I want to remove the cement walls in the basement and replace it with an I beam that runs the distance of the basement. Someone told me it couldn't be done or shouldn't be done. After he left, I looked at it and I have plenty of room to put the beam and have the same head clearance that I have now. I want to open up the basement. My questions are could I do this, should I do this, and how much does that usually cost or can I attempt to do it myself? I am in Michigan if it makes any difference at all.


----------



## North Country (Nov 5, 2006)

The short answer would be to have a qualified contractor look at it or possibly consult with an engineer.


----------



## majakdragon (Sep 16, 2006)

For safetys sake (and piece of mind) you will probably need to have an engineer look at it and figure what size beam and how many supports it would take to hold up the house. I would not consider this a DIY project. Consider the equipment and manpower it would take to get the beam in place.


----------



## concretemasonry (Oct 10, 2006)

Even if you find a beam with the proper strength, you will have consider the deflection and what it will do to the existing walls and how the floor will "bounce". Strength is not the same a deflection.

Your engineer can give you some ideas of what it will be like.

************


----------



## joasis (May 28, 2006)

Here is another take on the issue. A concrete or block wall is distributing the weight across the area you wish to place a beam. Now while the weight of the house is not insurmountable, as far as placing the beam, you have to consider if there is sufficient support when the weight is transferred from the footing to piers. 

An experienced contractor, and I don't mean just maybe, can give you a preliminary idea of expense and feasability. If you can find an engineer in your area (building engineer), it may be worth the fee to have him look. Be prepared for a lot of head shaking.


----------



## redline (Mar 5, 2006)

How many stories is the house? (is it a ranch house)
How long will the beam be?
Are there bathrooms above this area?
What is the condition of the exterior founadation walls? 
When was this house built?


----------



## bbockstanz (Nov 15, 2006)

this is only a one story house with basement. The beam would ahve to go roughly 30 to 35 ft. the wals are pretty structurally good. And I believe the house was built in the 50's but I am not sure. I know I have taken a lot of weight out of the house by removing plaster walls and redoing them with drywall because we opened up some spaces and closed others and jsut other general remodeling. Do you have any idea or even a very rough estimate on the cost to have someone do it.


----------



## North Country (Nov 5, 2006)

Based on your info, you'd be around 4500-5000. Assuming it could be done.


----------



## ncor (Nov 19, 2006)

core your slab have an engineer inspect the house, basement and concret core then closely adhear to his recomendations.


----------



## joasis (May 28, 2006)

ncor said:


> core your slab have an engineer inspect the house, basement and concret core then closely adhear to his recomendations.
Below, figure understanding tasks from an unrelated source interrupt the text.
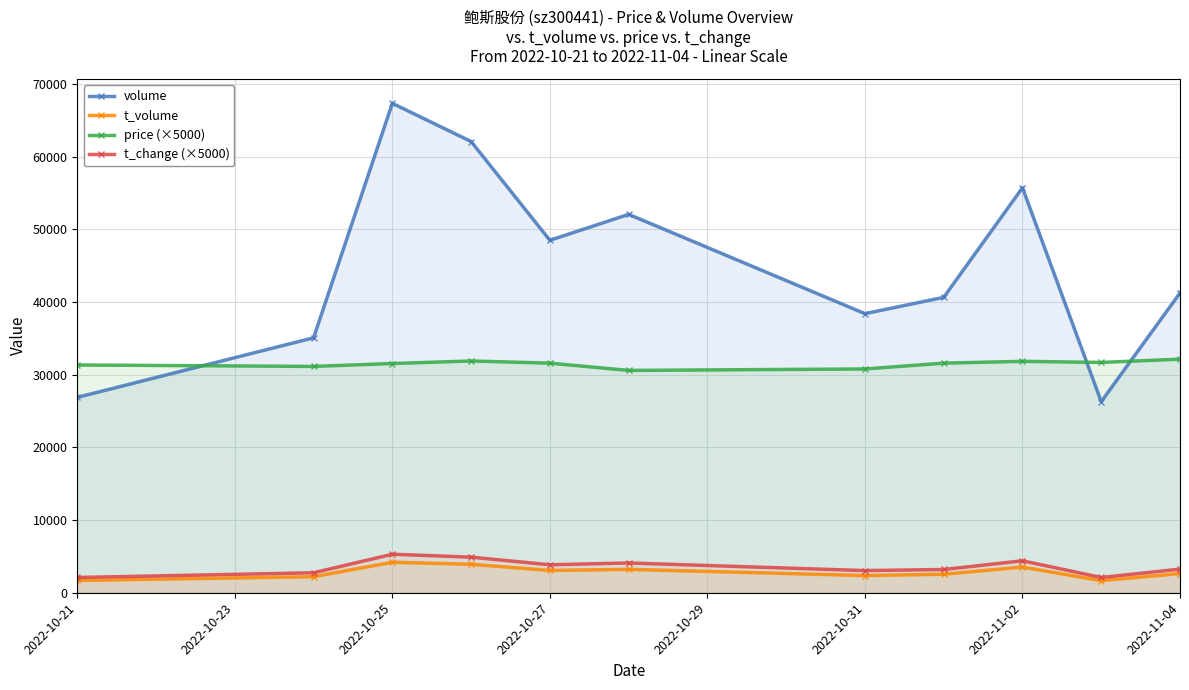

True or false: t_change (×5000) and t_volume intersect in this chart.

False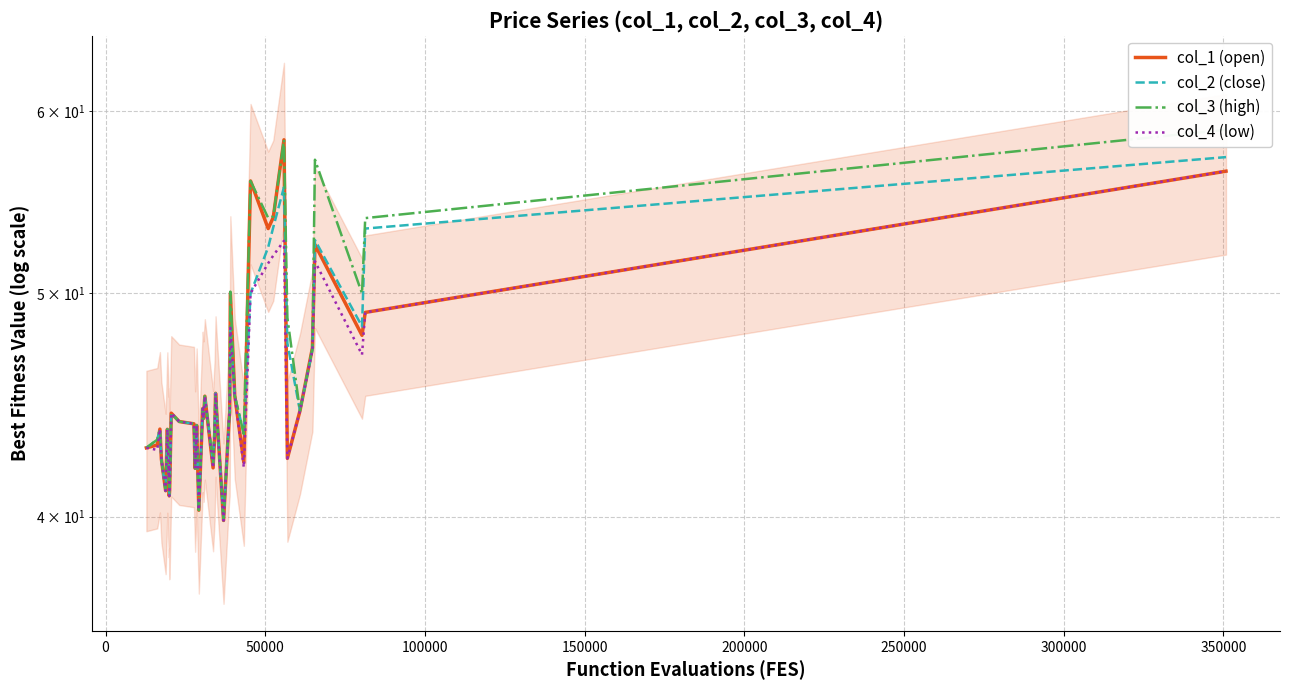

Is the value of col_4 (low) at 39 greater than the value of col_2 (close) at 22?

Yes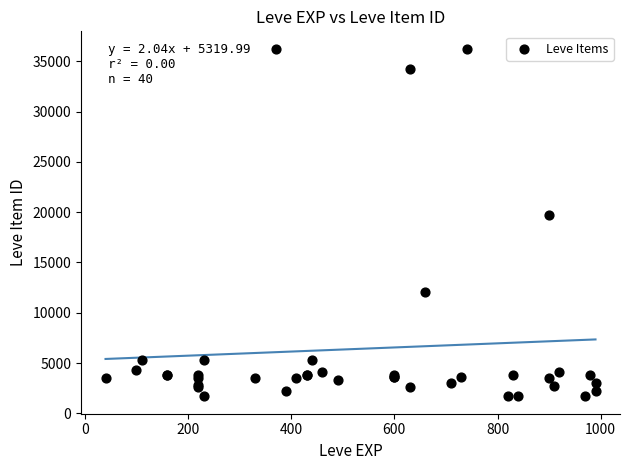

What Y value in the scatter plot is closest to 18967?

19744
Drilling a hole in the footing area / floor will determine depth, and overall condition will suffice. Actually drilling a core sample would be great, but what exactly will you use for a comparison? Aged concrete is notorious for being harder then a woodpecker's lips, and may break with a strength of 10,000 psi, but may shatter under a load also. The overall condition of the concrete, depth where the lally collumns would be placed, and weight supported will determine if this is feasable.


----------